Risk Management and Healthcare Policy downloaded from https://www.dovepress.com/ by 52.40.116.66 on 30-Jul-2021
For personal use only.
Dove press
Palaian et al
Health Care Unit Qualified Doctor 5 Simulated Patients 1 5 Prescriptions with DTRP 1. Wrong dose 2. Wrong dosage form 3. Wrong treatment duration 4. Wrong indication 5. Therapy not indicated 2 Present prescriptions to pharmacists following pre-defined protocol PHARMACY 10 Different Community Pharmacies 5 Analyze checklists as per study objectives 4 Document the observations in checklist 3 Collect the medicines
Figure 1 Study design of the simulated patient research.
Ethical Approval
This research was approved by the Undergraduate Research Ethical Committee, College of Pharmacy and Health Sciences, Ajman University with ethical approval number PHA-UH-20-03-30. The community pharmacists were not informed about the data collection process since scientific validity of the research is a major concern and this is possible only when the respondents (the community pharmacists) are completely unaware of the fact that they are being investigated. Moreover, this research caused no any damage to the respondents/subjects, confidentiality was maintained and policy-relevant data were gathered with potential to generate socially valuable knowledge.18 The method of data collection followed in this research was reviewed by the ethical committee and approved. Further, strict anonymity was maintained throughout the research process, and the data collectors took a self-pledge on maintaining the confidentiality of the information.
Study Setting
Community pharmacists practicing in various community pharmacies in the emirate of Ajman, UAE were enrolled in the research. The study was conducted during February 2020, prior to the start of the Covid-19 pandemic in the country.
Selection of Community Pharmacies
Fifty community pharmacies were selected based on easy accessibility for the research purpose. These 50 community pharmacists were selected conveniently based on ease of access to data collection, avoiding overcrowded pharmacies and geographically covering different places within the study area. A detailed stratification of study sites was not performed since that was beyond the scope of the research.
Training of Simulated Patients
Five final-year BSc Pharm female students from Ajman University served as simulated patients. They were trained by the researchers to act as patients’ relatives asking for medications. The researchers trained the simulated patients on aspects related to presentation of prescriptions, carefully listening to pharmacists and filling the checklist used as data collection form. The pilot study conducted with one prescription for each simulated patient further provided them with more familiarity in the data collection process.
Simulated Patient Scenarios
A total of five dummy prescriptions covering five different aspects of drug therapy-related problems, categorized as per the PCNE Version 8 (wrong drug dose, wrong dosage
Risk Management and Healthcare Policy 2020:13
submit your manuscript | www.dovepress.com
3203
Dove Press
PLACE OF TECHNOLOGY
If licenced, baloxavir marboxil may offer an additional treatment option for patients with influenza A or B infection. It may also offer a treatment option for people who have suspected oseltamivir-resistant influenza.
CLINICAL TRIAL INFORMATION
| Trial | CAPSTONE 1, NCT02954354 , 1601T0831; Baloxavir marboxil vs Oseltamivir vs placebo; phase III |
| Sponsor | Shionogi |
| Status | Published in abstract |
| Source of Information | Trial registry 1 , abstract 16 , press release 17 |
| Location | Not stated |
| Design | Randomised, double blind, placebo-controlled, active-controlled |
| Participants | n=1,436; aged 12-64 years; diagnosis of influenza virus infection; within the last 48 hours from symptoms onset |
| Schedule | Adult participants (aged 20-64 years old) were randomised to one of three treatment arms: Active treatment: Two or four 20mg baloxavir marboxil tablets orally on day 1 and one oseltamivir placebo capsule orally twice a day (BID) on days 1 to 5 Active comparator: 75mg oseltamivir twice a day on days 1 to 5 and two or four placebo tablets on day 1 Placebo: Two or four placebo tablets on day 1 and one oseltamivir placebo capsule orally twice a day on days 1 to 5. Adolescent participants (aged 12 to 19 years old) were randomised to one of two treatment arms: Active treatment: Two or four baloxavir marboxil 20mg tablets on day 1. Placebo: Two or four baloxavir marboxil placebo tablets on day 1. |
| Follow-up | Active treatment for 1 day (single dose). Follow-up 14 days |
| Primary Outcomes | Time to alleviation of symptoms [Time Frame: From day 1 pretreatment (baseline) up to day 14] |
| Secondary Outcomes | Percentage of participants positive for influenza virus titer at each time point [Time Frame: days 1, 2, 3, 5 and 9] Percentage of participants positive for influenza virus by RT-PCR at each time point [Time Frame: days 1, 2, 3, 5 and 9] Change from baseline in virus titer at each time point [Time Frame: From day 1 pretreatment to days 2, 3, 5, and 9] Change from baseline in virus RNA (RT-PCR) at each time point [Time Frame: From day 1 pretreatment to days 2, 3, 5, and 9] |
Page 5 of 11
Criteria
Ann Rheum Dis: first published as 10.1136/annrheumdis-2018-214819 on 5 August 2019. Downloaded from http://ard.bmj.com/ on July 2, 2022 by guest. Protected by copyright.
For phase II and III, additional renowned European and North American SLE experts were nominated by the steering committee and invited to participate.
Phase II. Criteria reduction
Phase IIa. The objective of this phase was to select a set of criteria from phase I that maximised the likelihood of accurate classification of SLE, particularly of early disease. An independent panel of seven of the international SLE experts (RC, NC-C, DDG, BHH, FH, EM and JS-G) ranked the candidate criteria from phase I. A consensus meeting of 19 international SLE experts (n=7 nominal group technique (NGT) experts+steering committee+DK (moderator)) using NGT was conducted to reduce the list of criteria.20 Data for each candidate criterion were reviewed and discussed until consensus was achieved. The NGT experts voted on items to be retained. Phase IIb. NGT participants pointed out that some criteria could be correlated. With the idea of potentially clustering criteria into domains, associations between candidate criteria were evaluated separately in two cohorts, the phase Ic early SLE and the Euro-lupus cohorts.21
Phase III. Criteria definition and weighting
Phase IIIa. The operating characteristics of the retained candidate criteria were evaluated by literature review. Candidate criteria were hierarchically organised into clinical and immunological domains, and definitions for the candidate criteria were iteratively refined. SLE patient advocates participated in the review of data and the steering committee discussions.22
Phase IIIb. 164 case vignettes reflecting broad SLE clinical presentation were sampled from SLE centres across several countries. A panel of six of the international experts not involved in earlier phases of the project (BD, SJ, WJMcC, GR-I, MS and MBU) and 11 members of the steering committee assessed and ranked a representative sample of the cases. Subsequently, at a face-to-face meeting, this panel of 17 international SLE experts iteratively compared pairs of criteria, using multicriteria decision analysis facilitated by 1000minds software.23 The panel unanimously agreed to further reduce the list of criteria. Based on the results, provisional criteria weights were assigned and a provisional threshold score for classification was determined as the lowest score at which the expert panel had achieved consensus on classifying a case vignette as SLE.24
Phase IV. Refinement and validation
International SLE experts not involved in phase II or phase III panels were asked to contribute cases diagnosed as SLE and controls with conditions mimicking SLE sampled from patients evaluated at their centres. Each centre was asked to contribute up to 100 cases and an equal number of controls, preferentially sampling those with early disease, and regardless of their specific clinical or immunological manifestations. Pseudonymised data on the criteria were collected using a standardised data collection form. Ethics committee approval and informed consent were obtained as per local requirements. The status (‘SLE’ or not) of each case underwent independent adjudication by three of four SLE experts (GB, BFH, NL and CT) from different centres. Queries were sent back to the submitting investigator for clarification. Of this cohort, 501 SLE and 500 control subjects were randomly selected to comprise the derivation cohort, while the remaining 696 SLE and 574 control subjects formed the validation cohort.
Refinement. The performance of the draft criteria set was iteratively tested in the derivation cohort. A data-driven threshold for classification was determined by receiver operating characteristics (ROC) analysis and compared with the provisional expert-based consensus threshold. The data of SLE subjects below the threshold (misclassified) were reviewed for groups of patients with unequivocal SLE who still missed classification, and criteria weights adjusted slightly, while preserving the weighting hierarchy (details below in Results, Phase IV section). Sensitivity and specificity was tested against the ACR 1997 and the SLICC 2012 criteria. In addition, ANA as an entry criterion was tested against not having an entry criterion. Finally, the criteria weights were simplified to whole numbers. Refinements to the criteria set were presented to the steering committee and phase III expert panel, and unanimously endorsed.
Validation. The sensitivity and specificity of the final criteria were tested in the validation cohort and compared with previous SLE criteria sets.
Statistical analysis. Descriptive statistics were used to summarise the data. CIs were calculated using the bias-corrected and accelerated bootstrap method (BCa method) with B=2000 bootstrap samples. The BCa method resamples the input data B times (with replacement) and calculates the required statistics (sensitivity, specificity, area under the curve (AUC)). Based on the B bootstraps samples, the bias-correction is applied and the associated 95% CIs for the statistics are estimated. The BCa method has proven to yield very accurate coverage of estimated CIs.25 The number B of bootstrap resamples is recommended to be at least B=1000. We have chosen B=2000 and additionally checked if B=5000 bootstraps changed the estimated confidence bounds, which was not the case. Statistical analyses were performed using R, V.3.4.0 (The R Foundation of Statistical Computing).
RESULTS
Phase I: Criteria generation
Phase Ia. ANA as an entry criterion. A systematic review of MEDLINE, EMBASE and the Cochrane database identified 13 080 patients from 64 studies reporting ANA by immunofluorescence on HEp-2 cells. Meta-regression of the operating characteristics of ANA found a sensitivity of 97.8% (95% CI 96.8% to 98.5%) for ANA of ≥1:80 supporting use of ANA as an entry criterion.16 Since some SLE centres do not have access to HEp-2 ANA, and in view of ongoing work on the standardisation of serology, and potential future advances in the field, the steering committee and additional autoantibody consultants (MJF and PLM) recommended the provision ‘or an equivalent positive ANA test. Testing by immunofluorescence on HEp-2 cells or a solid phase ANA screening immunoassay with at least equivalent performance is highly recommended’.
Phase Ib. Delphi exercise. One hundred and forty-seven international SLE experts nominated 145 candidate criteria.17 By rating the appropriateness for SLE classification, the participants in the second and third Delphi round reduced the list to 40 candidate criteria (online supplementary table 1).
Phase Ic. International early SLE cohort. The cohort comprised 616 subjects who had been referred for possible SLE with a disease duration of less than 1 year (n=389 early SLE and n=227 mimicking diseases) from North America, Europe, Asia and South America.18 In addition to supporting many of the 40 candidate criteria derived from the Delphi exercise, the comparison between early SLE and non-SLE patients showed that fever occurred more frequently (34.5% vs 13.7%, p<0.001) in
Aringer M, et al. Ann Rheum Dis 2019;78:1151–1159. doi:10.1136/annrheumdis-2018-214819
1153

----

**Exercise description**
Keep both end lines and retype everything in the records above from the line containing "Five final-year BSc" through the line containing "A total of five", exactly, with nothing else.

**Task answer**
Five final-year BSc Pharm female students from Ajman University served as simulated patients. They were trained by the researchers to act as patients’ relatives asking for medications. The researchers trained the simulated patients on aspects related to presentation of prescriptions, carefully listening to pharmacists and filling the checklist used as data collection form. The pilot study conducted with one prescription for each simulated patient further provided them with more familiarity in the data collection process.
Simulated Patient Scenarios
A total of five dummy prescriptions covering five different aspects of drug therapy-related problems, categorized as per the PCNE Version 8 (wrong drug dose, wrong dosage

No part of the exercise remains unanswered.